**EXERCISE AIM:** Reproduce word for word the part of the opinion letter starting with "I am Vice President" and going on through "the Registration Statement.".

**SOURCE PASSAGE:**
EX-5.1 2 exh5-1.htm OPINION exh5-1.htm
 
EXHIBIT 5.1
 
 
August 31, 2011
 
Dynamics Research Corporation
60 Frontage Road
Andover, Massachusetts 01810
 
Ladies and Gentlemen:
 
I am Vice President and General Counsel of, and have acted as counsel to, Dynamics Research Corporation, a Massachusetts corporation (the “Corporation”), in connection with the preparation of a Registration Statement on Form S-8 (the “Registration Statement”) to be filed by the Corporation on or about August 31, 2011 with the Securities and Exchange Commission (the “SEC”) under the Securities Act of 1933, as amended (the “Act”), in connection with the registration of up to 250,000 shares (the “Shares”) of common stock of the Corporation, par value $.10 per share (the “Common Stock”), issuable upon the exercise of options granted by the Corporation under its 2011 Employee Stock Purchase Plan (the “Plan”). This opinion is being delivered to you in connection with the Registration Statement.

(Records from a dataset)
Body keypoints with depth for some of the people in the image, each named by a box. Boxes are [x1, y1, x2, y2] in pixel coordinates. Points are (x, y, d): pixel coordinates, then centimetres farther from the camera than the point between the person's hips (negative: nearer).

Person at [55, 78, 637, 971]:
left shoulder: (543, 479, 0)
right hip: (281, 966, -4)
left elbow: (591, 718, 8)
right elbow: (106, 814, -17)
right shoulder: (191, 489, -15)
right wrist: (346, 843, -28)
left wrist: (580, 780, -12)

* * *

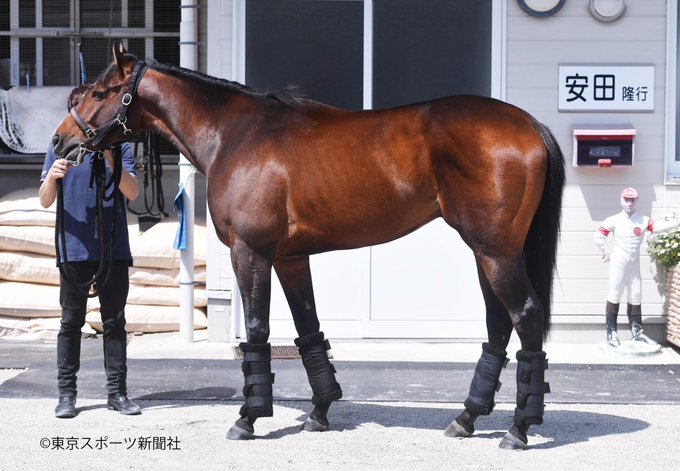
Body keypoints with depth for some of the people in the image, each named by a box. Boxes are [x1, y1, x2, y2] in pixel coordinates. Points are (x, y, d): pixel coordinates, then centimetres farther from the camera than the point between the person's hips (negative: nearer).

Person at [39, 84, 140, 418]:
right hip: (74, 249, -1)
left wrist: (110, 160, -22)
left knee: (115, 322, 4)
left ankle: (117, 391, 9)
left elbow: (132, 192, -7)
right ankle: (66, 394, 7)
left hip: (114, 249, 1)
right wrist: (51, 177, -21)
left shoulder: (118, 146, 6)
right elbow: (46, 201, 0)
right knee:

**OUTPUT BELOW:**
I am Vice President and General Counsel of, and have acted as counsel to, Dynamics Research Corporation, a Massachusetts corporation (the “Corporation”), in connection with the preparation of a Registration Statement on Form S-8 (the “Registration Statement”) to be filed by the Corporation on or about August 31, 2011 with the Securities and Exchange Commission (the “SEC”) under the Securities Act of 1933, as amended (the “Act”), in connection with the registration of up to 250,000 shares (the “Shares”) of common stock of the Corporation, par value $.10 per share (the “Common Stock”), issuable upon the exercise of options granted by the Corporation under its 2011 Employee Stock Purchase Plan (the “Plan”). This opinion is being delivered to you in connection with the Registration Statement.